Page:Revue des Deux Mondes - 1903 - tome 18.djvu/144

La bibliothèque libre.
Le texte de cette page a été corrigé et est conforme au fac-similé.
EN PAYS BOUDDHIQUE

III[1]
LA FÊTE DE LA MORT. — SUR LE NIL BOUDDHIQUE

Je sais aujourd’hui pourquoi tant de bonzes et de pèlerins affluent en ce moment à Mandalay. On célèbre les funérailles d’un « archevêque » bouddhiste, le plus haut dignitaire ecclésiastique des deux Birmanies. C’est à l’Est de la ville royale que les cérémonies ont lieu, non loin des 729 pagodes, et, de ce côté-là, les routes, le soir, sont pleines d’une foule charmante aux couleurs de tulipes.
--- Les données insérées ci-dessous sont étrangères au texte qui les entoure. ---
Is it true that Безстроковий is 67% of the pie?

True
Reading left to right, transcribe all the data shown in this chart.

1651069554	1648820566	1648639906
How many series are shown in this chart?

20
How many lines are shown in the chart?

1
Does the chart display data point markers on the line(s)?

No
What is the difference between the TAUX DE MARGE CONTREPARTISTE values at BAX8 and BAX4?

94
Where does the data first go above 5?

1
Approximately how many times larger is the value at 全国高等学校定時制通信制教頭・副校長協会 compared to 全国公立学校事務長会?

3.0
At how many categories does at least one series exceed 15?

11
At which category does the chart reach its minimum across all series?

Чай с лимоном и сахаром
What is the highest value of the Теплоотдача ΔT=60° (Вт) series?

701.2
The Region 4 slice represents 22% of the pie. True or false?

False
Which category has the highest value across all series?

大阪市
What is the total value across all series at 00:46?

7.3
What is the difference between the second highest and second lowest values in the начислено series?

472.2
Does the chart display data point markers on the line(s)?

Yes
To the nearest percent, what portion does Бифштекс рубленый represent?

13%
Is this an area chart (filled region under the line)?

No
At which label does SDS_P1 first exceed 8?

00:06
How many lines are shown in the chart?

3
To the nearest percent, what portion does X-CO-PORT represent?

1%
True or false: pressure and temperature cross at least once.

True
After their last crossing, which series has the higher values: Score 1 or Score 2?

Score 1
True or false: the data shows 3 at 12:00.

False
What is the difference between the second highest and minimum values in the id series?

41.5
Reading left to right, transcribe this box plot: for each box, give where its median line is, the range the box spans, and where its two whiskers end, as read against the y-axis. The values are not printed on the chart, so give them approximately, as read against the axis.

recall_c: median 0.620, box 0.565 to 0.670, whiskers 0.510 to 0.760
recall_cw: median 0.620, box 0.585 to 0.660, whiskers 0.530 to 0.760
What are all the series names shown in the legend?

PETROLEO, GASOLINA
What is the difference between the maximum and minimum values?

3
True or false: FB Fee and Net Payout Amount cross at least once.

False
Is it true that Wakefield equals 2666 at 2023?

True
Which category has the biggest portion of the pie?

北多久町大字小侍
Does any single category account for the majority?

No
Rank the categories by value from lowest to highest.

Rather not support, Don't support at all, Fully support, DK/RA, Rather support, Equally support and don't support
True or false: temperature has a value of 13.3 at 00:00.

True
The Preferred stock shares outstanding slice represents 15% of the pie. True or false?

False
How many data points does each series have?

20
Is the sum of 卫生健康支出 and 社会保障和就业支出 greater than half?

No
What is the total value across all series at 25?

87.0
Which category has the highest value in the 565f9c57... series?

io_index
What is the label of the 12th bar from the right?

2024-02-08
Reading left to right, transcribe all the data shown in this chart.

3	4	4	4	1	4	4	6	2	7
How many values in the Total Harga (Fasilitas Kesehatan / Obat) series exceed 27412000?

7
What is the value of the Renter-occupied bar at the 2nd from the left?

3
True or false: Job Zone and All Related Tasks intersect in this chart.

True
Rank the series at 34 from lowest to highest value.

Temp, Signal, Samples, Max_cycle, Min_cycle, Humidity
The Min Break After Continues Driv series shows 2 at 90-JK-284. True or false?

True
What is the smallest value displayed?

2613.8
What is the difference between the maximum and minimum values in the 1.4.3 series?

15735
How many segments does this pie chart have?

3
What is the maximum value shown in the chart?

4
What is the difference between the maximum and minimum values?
Cet archevêque mourut il y a deux ans, et son corps est resté sous la garde du monastère d’Or. On l’avait confit dans du miel et le cercueil, décoré de figures de singes et d’éléphans, entouré de vingt-quatre poupées dansantes, avait fini, sous son dais, par faire partie du mobilier du monastère. A Rangoon, nous avons vu ce cocasse appareil, un catafalque ainsi dressé dans la chambre centrale d’un couvent. Alentour, depuis des mois, aux pieds des figurines de cire qui dansent en l’honneur du mort, se poursuivait tout uniment l’ordinaire train-train de ces ruches religieuses : sommeil et psalmodies de moines ; leçons de novices accroupis en cercle autour du maître, besognes de scribes égratignant de leur stylet le papyrus des palmes, maigres dînettes de riz. Mais pour cet archevêque les temps sont expirés. Que cette

  1. Voyez la Revue du 1er et du 15 octobre.